Capital market yields on both sides of the Atlantic likely to tend moderately higher over the year

The European monetary watchdogs have meanwhile returned from their summer breaks and confirmed the direction of monetary policy. Starting in October, monthly bond purchases under the ECB’s asset purchasing programme (APP) are to be reduced to EUR 15bn, with net new purchases expected to be concluded by the end of the year. Even if this means that the European central bankers are taking another small step towards monetary normality, the monetary stimulus is still far-reaching. The ECB’s forward guidance shows that key interest rate hikes are not an issue for the time being. We only expect the ECB to allow the deposit rate to carefully head upwards over the year as a whole. We do not envisage the first „real“ interest rate hike being made before the end of next year at the very earliest.

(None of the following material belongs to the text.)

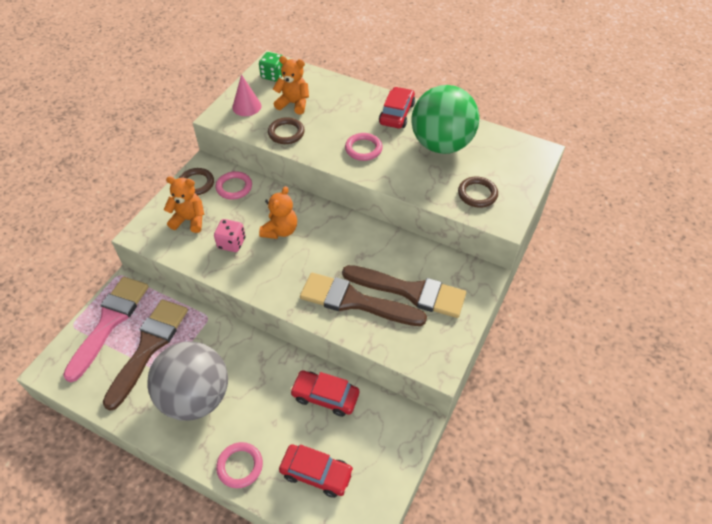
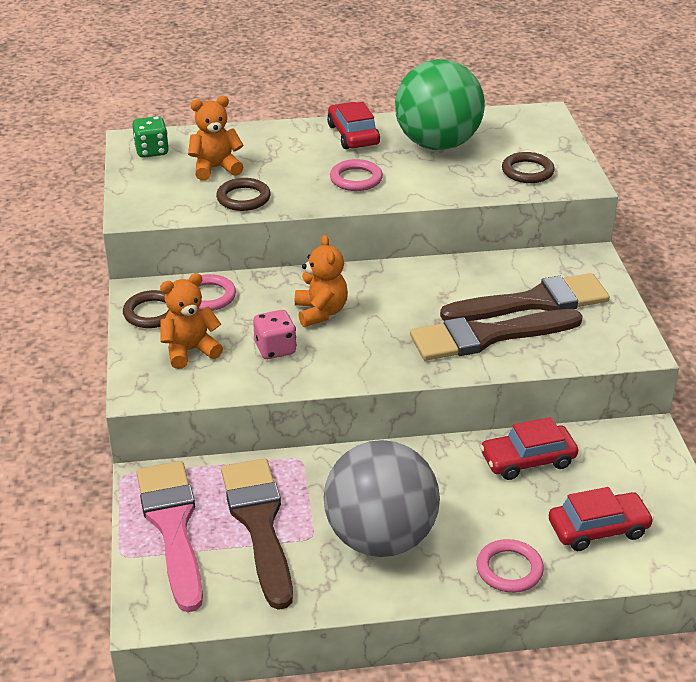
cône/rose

While the ECB monetary watchdogs are clearly finding it hard to seriously depart from their ultra-expansionary monetary policy, their US counterparts are striding ahead in this context. We expect a total of four interest rate hikes of 25 basis points each by the middle of next year. At between 2.75% and 3.00%, the US Federal Reserve should then have reached a neutral key interest rate level at which monetary policy has neither a stimulating nor a dampening impact on the US economy. The Fed officials should pause here for a while and assess how the increases made so far have impacted the US economy. We generally expect the growth boost for the US economy triggered by the tax cuts to continue well into the coming year. After a break, the US monetary authorities could decide to make a further interest rate increase at the end of 2019.

Ten-year capital market yields on both sides of the Atlantic have risen slightly in recent weeks. Over a three month horizon, however, we could well envisage them trending lower again. The Italian budget dispute and the smouldering trade conflict have the potential to create further uncertainty among investors. In conditions of this kind, demand for debt securities is likely to be brisk again. In the longer term, however, we expect longer-term yields to trend moderately upwards both in the United States and in the euro zone. The prospect of an increase in the ECB’s deposit rate should boost Bund yields, especially in the second half of 2019. At the end of next year, the 1% mark will move within reach.